Sunday, January 3, 2016

How SAT Saves Market Share

The College Board, manufacturers and sellers of the SAT "suite" of tests as well as AP materials, has been struggling to regain share of the lucrative college gateway test market.

Not that they're hurting. When the company brought in Gasper Caperton to help solve some cash flow issues, he announced that he didn't want to run just "a testing company." Caperton boosted fees, increased market by (among other things) getting states to punch PSAT tickets for students, and selling student information to colleges. Revenue reports for the non-profit College Board run from "$500 million to $1 billion" The College Board's Form 990 from 2013 shows total revenue of $840,672,990 with a whopping $98,894,865 left over after expenses.

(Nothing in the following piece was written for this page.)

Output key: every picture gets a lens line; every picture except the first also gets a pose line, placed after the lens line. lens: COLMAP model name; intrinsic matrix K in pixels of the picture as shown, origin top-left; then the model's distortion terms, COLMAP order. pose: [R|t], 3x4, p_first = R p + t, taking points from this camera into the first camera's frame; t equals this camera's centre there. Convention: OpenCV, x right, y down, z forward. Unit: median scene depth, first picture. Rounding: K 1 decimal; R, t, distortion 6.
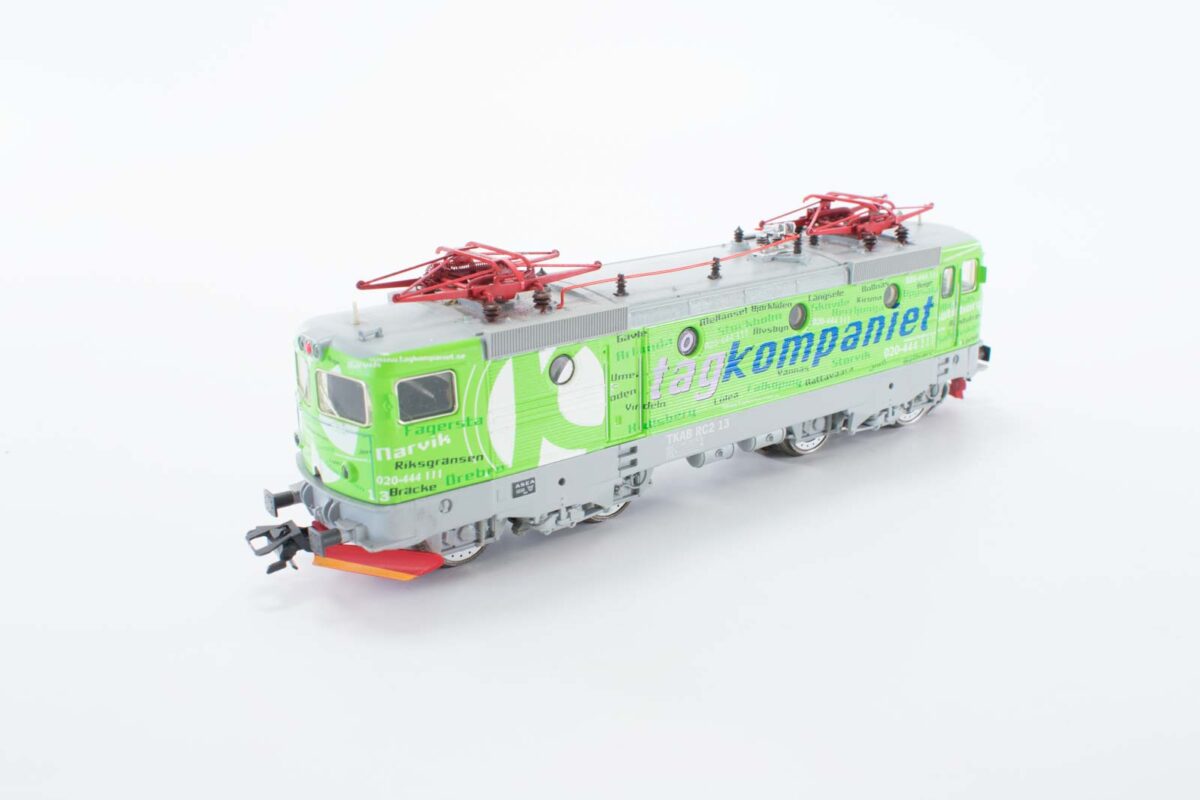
lens RADIAL K [[1233.3, 0, 600.0], [0, 1233.3, 400.0], [0, 0, 1]] dist [-0.017563, -0.001835]
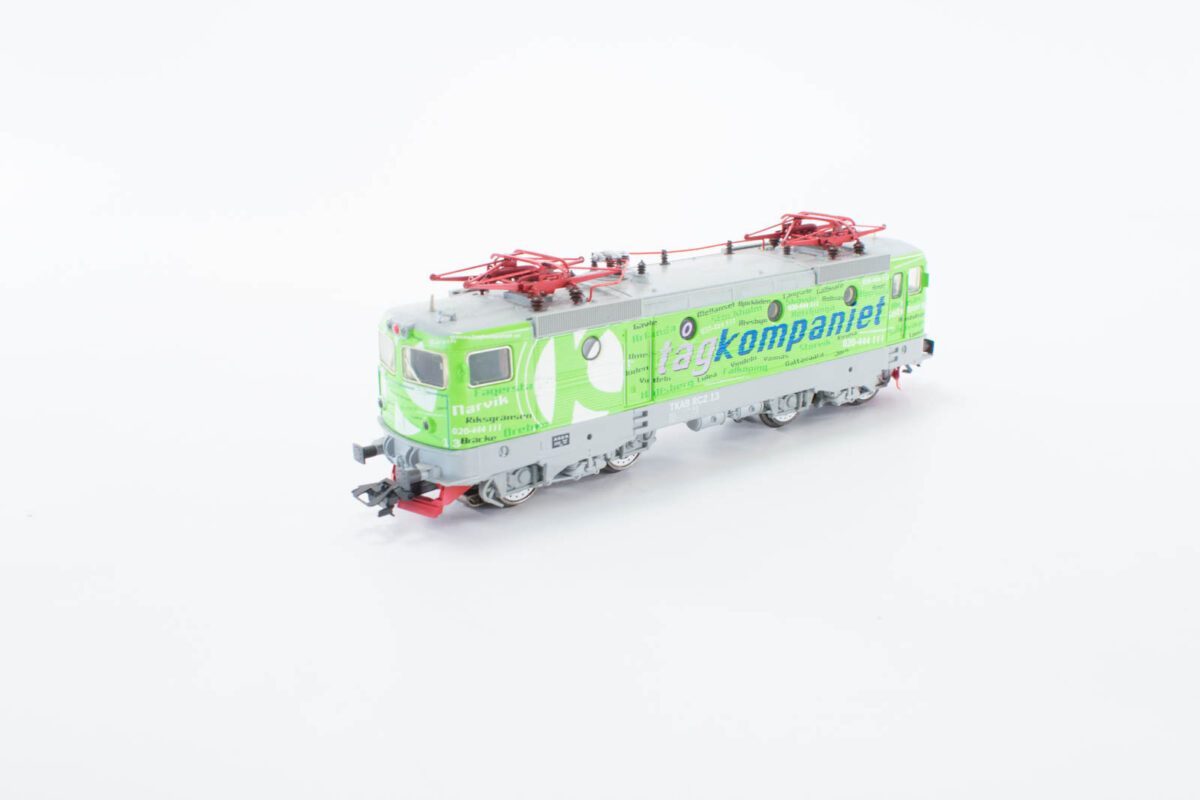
lens RADIAL K [[1218.7, 0, 600.0], [0, 1218.7, 400.0], [0, 0, 1]] dist [0.017083, 0.001050]
pose [[0.999820, 0.003742, 0.018619, -0.041784], [-0.003505, 0.999912, -0.012760, 0.041801], [-0.018665, 0.012693, 0.999745, -0.247993]]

The College Board is a non-profit, which means it doesn't have to share any of that $100 million profit with shareholders or owners. When Caperton left, he was making more than the head of Harvard, more than the head of the American Red Cross. Nineteen other executives were making over $300K. David Coleman, in his first full year of head honchoship after being hired mid-2012, received a full $734,192 in compensation.

Meanwhile, the SAT is battling for market share with ACT. Part of that battle has involved a technique familiar to manufacturers of soft drinks and beer-- create a larger line of products to suck up space in the store and build market loyalty among customers. To that end, the College Board has rolled out a full range of products, allowing students to start taking some version of the SAT as early as eight grade.

There has been a full court press of PR for the New! Improved! SAT, but the College Board has not banked simply on selling the SAT experience one hopeful and terrified high school junior at a time.

One of the selling points of the new test has been its alignment with the Common Core, but that's not a selling point just (or even) for individual test takers. It has allowed the College Board to pitch their test to entire states.

After all-- the federal government still says that states must give a Big Standardized Test at least once to high school students. And the test ought to be aligned to the state standards. And hey-- look at that! David Coleman, architect of the Common Core is now head of the College Board. The SAT should serve as a suitable BS Tests right out of the box!

And so last year, the College Board underbid and overlobbied the ACT to win the contract to be the exit exam for Michigan schools. The state of Connecticut has dumped the SBAC and replaced it with the SAT. Colorado is about to switch over to the SAT for its juniors. New Hampshire is also on the list, along with Delaware. (Idaho and Alaska require students to take one of several choices which include the SAT). About fifteen states require taking the ACT.

Is there some benefit in this mandatory testing? Do students get a special boost on their way out the door? Do states get a big PR edge (you know those kids from Statesylvania-- they're always better at everything because they have to take the SAT)? Is their research indicating that Big Standardized Tests, especially ones manufactured by experienced test manufacturers, are a good predictor of anything other than socio-economc background? Or should we pay attention to the research that shows that high schools grades are the best predictors of college success? Did anyone benefit from the PSAT rollout fiasco this year?

What is the actual benefit to, well-- anybody in making every student take the SAT or ACT?

There's only one benefit that's immediately clear-- the benefit to test manufacturer's bottom line. The SAT is working to claw back market share by selling their test product, in bulk, to folks in state capitols so that taxpayers can go ahead and foot the bill for students who neither want or need to take the test. It's marketing genius, even if it has no actual educational benefit and costs the taxpayers a bundle. And it's a double win for the test manufacturers-- the more students who take the test, the more data the test manufacturers have to sell off to colleges and other interested parties. Ka-ching!

The college of your choice may not care about the SAT. The experts say not to take the SAT, not this year. But in some locations, your state government says you must take the test. Because, reasons. Ka-ching.


  1. My high school is in a low SE urban community, so title I pays for all but $5 for every SAT exam most of our students take. Instead of spending title I funding on smaller classes, we send $87.50 for every kid tested to the "non-profit" College Board. These elite scoundrels have direct access to federal education dollars for their overpriced and useless testing services. They are stealing dollars taxpayers ponied up to help kids. It's more corruption emanating from America's honor-less elites.

  2. Physicist and Einstein biographer Banesh Hoffman on The College Boards in The New York Times, October 24, 1965: Still rings true 50 years later.